E si alza subito un coro: il coraggio di Conte, l’umiltà del premier, il politico che dice le cose come stanno, che non dice bugie, e che ammette di non sapere che fare. “Non ho soluzioni”, ha detto Conte.

È il coro dell’Italia del “tanto siamo destinati a essere scarsi, ad avere politici mediocri e una classe dirigente incompetente che ci riempie di bugie”. Del “viva l‘umiltà”. E allora ecco che il coraggio e la ammissione di incapacità, di impreparazione, di inadeguatezza alle sfide di oggi in un mondo globalizzato vengono premiati.

Ma è davvero questa l’Italia che ci piace, che vogliamo essere, che vogliamo elogiare, e che vogliamo mostrare come modello ai nostri figli?

Nell’epoca in cui il leader solo al comando è temuto e subito dopo accantonato, perché immediatamente tacciato d’abuso di eccessivo potere o, peggio, perché accostato all’incubo del ritorno al fascismo, specie se questo ammicca a riferimenti storici che alimentano una narrativa ideologica del buono e del cattivo, del fascista e dell’antifascista, in questa epoca qui, l’uomo umile al comando, che non sa che fare, che ammette la sua debolezza, di fronte a una folla di operai che non conoscono il proprio destino e quello delle loro famiglie, è automaticamente elevato a esempio da seguire ed emulare.

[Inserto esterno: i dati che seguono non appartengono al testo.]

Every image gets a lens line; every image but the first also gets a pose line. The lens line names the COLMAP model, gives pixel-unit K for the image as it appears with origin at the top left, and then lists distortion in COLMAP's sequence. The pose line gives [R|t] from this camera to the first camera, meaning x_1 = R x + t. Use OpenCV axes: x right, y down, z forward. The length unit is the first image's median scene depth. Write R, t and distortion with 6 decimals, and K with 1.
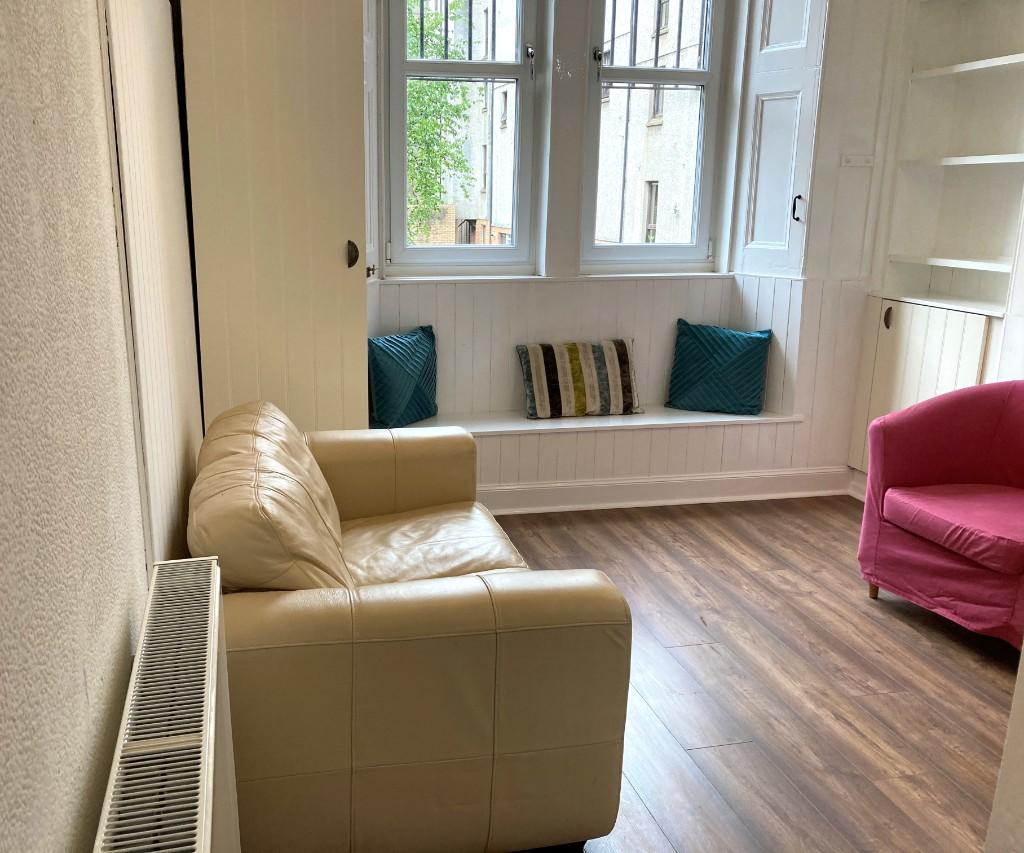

Questo atteggiamento spaventa in particolar modo perché ridimensiona al ribasso le ambizioni e le aspettative che il popolo deve esigere dalla politica. Giuseppe Conte, e con lui tutta la classe dirigente il cui stipendio viene da noi pagato, cioè con soldi pubblici, non può permettersi di dire che non ha soluzioni e che non sa che fare, anche nel caso in cui quelle parole fossero un tentativo del momento volto a mitigare le proteste e calmare gli animi delle parti in causa.

Tu, premier, devi avere una soluzione. Anzi, per la verità, devi prevenire una crisi – quale che sia – anziché subirla e trovarti travolto da essa. Devi darmi una risposta ufficiale e formale, devi dirmi cosa sta accadendo, e cosa faremo. Sei la mia guida, non un passante che svolge per me una consulenza qualunque.

Non solo: il caso dell’ex Ilva dimostra la profonda incapacità di previsione da parte del governo giallorosso. Ma come, sai che uno dei dossier più caldi ti può esplodere tra le mani e non ti prepari, ti fai sorprendere così? A dimostrazione che questo governo allo sbaraglio, nato sulla base di un patto frutto di un trasformismo politico accelerato e di convenienza, non ha una linea politica, non ha visione, non ha strategia. Non ha una contro narrativa da opporre a quella del centrodestra. Tira a campare.

Il coraggio di andare a Taranto è encomiabile, ma è il minimo che ci si possa aspettare da chi è in politica per mestiere. Siamo tutti molto colpiti dal coraggio umano con cui Conte ieri sera è sceso in piazza. Il coraggio, l’atto politico, dire le cose come stanno. L’umiltà. Prendersi i fischi e affrontare i lavoratori che rischiano di perdere il lavoro. Ma abbassate i calici, Conte ha fatto solo il minimo del suo dovere politico. E non ha una soluzione. Che è molto grave.